"It's asking a great deal that things should appeal to your reason as well as your sense of the aesthetic." W. Somerset Maugham, 'Of Human Bondage', 1915 English dramatist & novelist (1874 - 1965)
"Who knows what form the forward momentum of life will take in the time ahead or what use it will make of our anguished searching. The most that any one of us can seem to do is fashion something--an object or ourselves--and drop it into the confusion, make an offering of it, so to speak, to the life force."
Ernest Becker, The Denial of Death

Tuesday, December 30, 2008

Fiction 3

The old music, reconnection with an old childhood friend, has made me a little nostalgic.  Here's an old scene I wrote in that vein about my old elementary school, Mount View:



The crumbling blacktop in the afternoon sun, the blackberries we picked and ate until our fingers turned purple, the names carved in the silvery birch trees, the sand on the infield, the salamanders in the stream that runs through a giant storm pipe, the gently rocking swings where Paula Sager endlessly chased Steven Smith for a kiss, the rusted basketball backboards with rusted half-hanging chains that annually defied paint, the rain water trapped on the kindergarten side roof of the school.  Forty years of children.

There were hills of green and yellow crinkly-dry crabgrass; grass that fought back when you stepped on it.
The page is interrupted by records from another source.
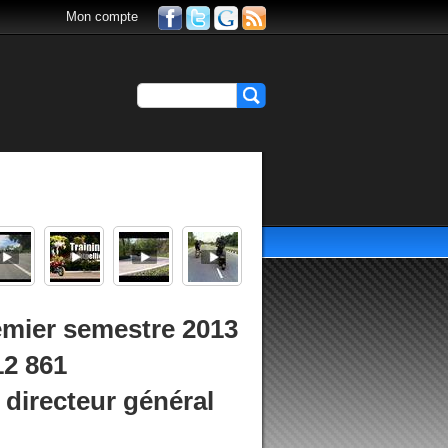
Mon compte
emier semestre 2013
12 861
 directeur général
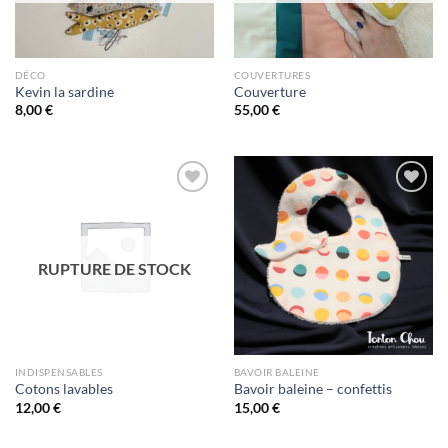
DÉCO
COUVERTURES
Kevin la sardine
Couverture
8,00
€
55,00
€
Ajouter
Ajouter
à la liste
à la liste
d’envies
d’envies
RUPTURE DE STOCK
INDISPENSABLES
BAVOIR BALEINE
Cotons lavables
Bavoir baleine – confettis
12,00
€
15,00
€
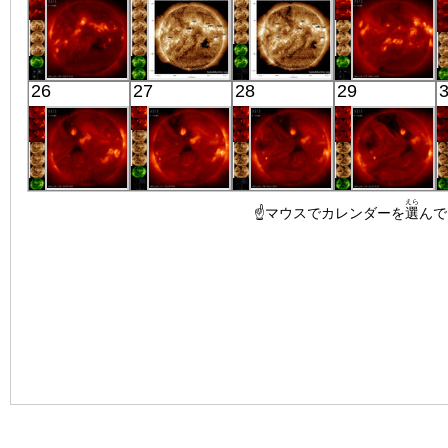
X線
X線
X線
X線
「ひので」
SDO
SDO
「ひので」
26
27
28
29
06:02:13
00:31:06
00:29:54
18:03:14
X線
極端紫外線
極端紫外線
X線
「ひので」
「ひので」
「ひので」
「ひので」
えら
06:21:42
05:54:11
☝マウスでカレンダーを
06:03:10
06:31:13
選
んで
X線
X線
X線
X線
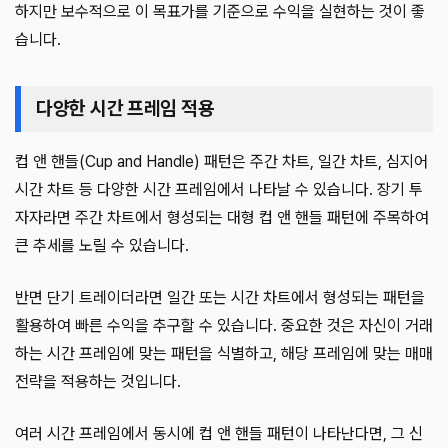
하지만 보수적으로 이 목표가를 기준으로 수익을 실현하는 것이 좋
습니다.
다양한 시간 프레임 적용
컵 앤 핸들(Cup and Handle) 패턴은 주간 차트, 일간 차트, 심지어
시간 차트 등 다양한 시간 프레임에서 나타날 수 있습니다. 장기 투
자자라면 주간 차트에서 형성되는 대형 컵 앤 핸들 패턴에 주목하여
큰 추세를 노릴 수 있습니다.
반면 단기 트레이더라면 일간 또는 시간 차트에서 형성되는 패턴을
활용하여 빠른 수익을 추구할 수 있습니다. 중요한 것은 자신이 거래
하는 시간 프레임에 맞는 패턴을 식별하고, 해당 프레임에 맞는 매매
전략을 적용하는 것입니다.
여러 시간 프레임에서 동시에 컵 앤 핸들 패턴이 나타난다면, 그 신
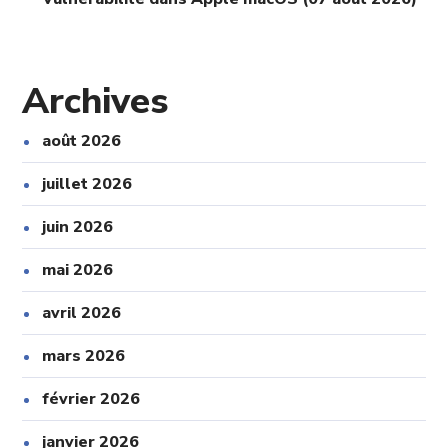
Archives
août 2026
juillet 2026
juin 2026
mai 2026
avril 2026
mars 2026
février 2026
janvier 2026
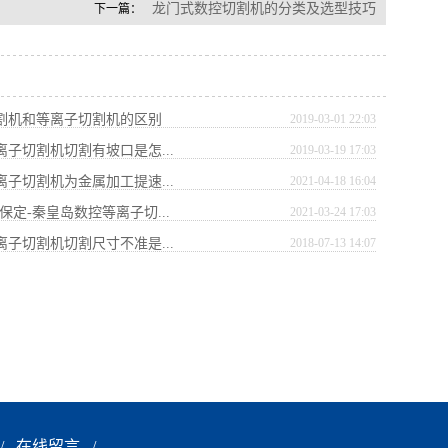
龙门式数控切割机的分类及选型技巧
下一篇：
切割机和等离子切割机的区别
2019-03-01 22:03
离子切割机切割有坡口是怎...
2019-03-19 17:03
离子切割机为金属加工提速...
2021-04-18 16:04
-保定-秦皇岛数控等离子切...
2021-03-24 17:03
离子切割机切割尺寸不准是...
2018-07-13 14:07
/
在线留言
/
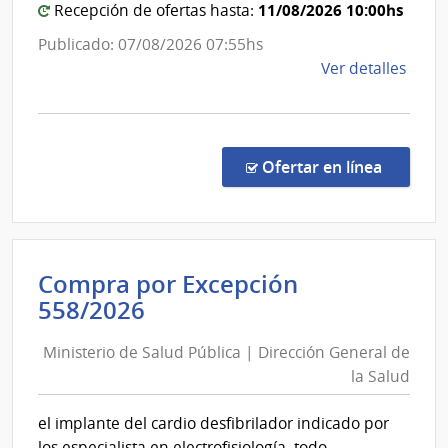
de
Estad
11/08/2026 10:00hs
Recepción de ofertas hasta:
Orto
|
Publicado: 07/08/2026 07:55hs
y
Red
de
Ver detalles
Trau
de
la
Atenc
comp
Primar
Comp
de
Direc
en la co
Ofertar en línea
Cerro
1350
|
Largo
Admin
de
Compra por Excepción
Servi
Ministerio
558/2026
de
de
Salu
Ministerio de Salud Pública | Dirección General de
Salud
del
la Salud
Esta
Pública
|
|
el implante del cardio desfibrilador indicado por
Red
Dirección
los especialista en electrofisiología, todo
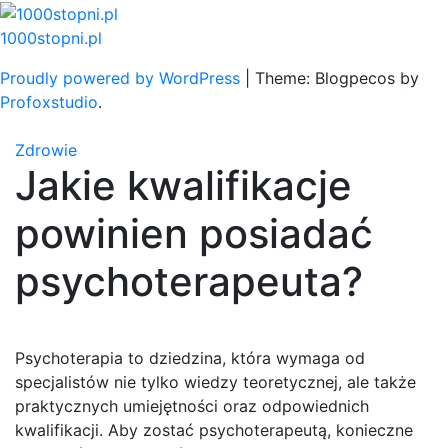
Skip
to
1000stopni.pl
content
Proudly powered by WordPress
|
Theme: Blogpecos by
Profoxstudio
.
Zdrowie
Jakie kwalifikacje
powinien posiadać
psychoterapeuta?
Psychoterapia to dziedzina, która wymaga od
specjalistów nie tylko wiedzy teoretycznej, ale także
praktycznych umiejętności oraz odpowiednich
kwalifikacji. Aby zostać psychoterapeutą, konieczne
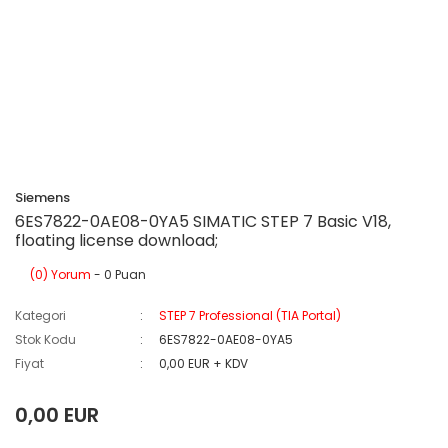
Siemens
6ES7822-0AE08-0YA5 SIMATIC STEP 7 Basic V18,
floating license download;
(0) Yorum
- 0 Puan
Kategori
STEP 7 Professional (TIA Portal)
Stok Kodu
6ES7822-0AE08-0YA5
Fiyat
0,00 EUR + KDV
0,00 EUR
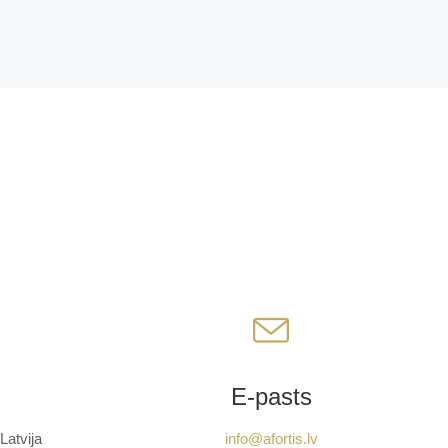
E-pasts
Latvija
info@afortis.lv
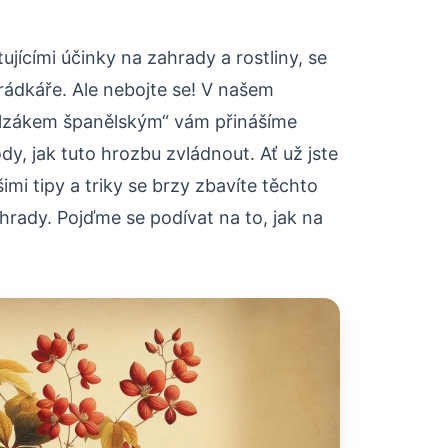
jícími účinky na zahrady a rostliny, se
ádkáře. Ale nebojte se! V našem
 plzákem španělským“ vám přinášíme
dy, jak tuto hrozbu zvládnout. Ať už jste
mi tipy a triky se brzy zbavíte těchto
ahrady. Pojďme se podívat na to, jak na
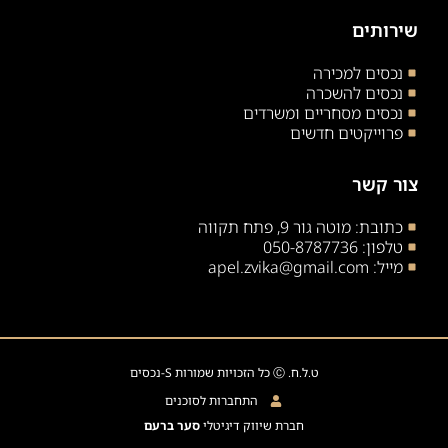
שירותים
נכסים למכירה
נכסים להשכרה
נכסים מסחריים ומשרדים
פרוייקטים חדשים
צור קשר
כתובת: מוטה גור 9, פתח תקווה
טלפון: 050-8787736
מייל: apel.zvika@gmail.com
ט.ל.ח. Ⓒ כל הזכויות שמורות S-נכסים
התחברות לסוכנים
חברת שיווק דיגיטלי
סער ברעם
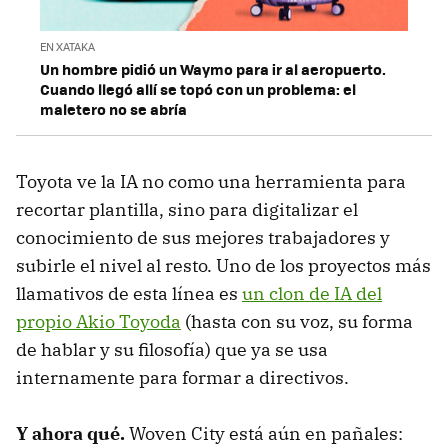
EN XATAKA
Un hombre pidió un Waymo para ir al aeropuerto.
Cuando llegó allí se topó con un problema: el
maletero no se abría
Toyota ve la IA no como una herramienta para
recortar plantilla, sino para digitalizar el
conocimiento de sus mejores trabajadores y
subirle el nivel al resto. Uno de los proyectos más
llamativos de esta línea es
un clon de IA del
propio Akio Toyoda
(hasta con su voz, su forma
de hablar y su filosofía) que ya se usa
internamente para formar a directivos.
Y ahora qué.
Woven City está aún en pañales:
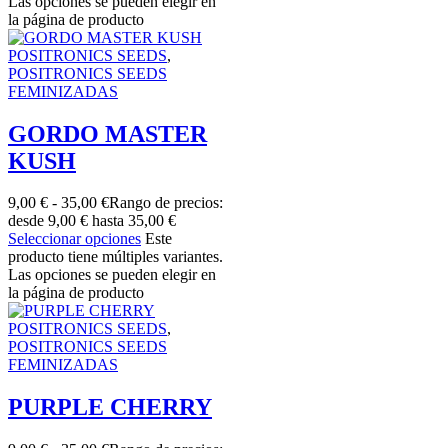
Las opciones se pueden elegir en
la página de producto
POSITRONICS SEEDS
,
POSITRONICS SEEDS
FEMINIZADAS
GORDO MASTER
KUSH
9,00
€
-
35,00
€
Rango de precios:
desde 9,00 € hasta 35,00 €
Seleccionar opciones
Este
producto tiene múltiples variantes.
Las opciones se pueden elegir en
la página de producto
POSITRONICS SEEDS
,
POSITRONICS SEEDS
FEMINIZADAS
PURPLE CHERRY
Silver bars of play equipment worn smooth, glistened in the sun while the torn fabric seats of the swings gently swayed in a ground hugging breeze that came down the hill and stretched out around the school; swirling the sand of the ball field before hitting the woods and shattering into hundreds of tiny streams that rustled the leaves of the trees.

A  patched asphalt path wound its way around to the back of the school where it joined itself then shot off in the opposite direction cutting through a small thicket of trees, forking and ending at perpendicular dead end streets.  At the center of the thicket was a small clearing with a large dead tree that never seemed to rot and  was polished smooth with use.  A  timid stream, its banks thick with skunk cabbage, trickled into a tiny storm pipe underneath one end of the school property and came out through a giant pipe at the other.  There were two basketball courts (or blacktops as we called them).  The oldest for the first, second and third graders; the other, which sloped in one corner by the blackberry bushes and pooled water, was for the fourth and fifth graders.

The echoes of children at play screamed silence when school was out.   A peacefulness that was filled with the sounds of nature: bushes, trees, insects and the stillness of approaching dusk.  A stillness so thick you could touch it and eat it until it filled you and with every step you would enter deeper into it until there was nothing left of yourself but the movement of your body through air.

I knew a girl who only made it half way through.  She died in a plane crash and whatever her name was it’s been absorbed by the stillness and will remain there forever.  Her face a blur like trying to peer through a filthy classroom window with the sun at your back.  

I stand on the ball field and shout the names of childhood friends and listen as they are carried off;  absorbed into the bricks of the school and scatter among the top branches of the trees. And they answer me back, each and every one, from the stillness, where no child is ever forgotten.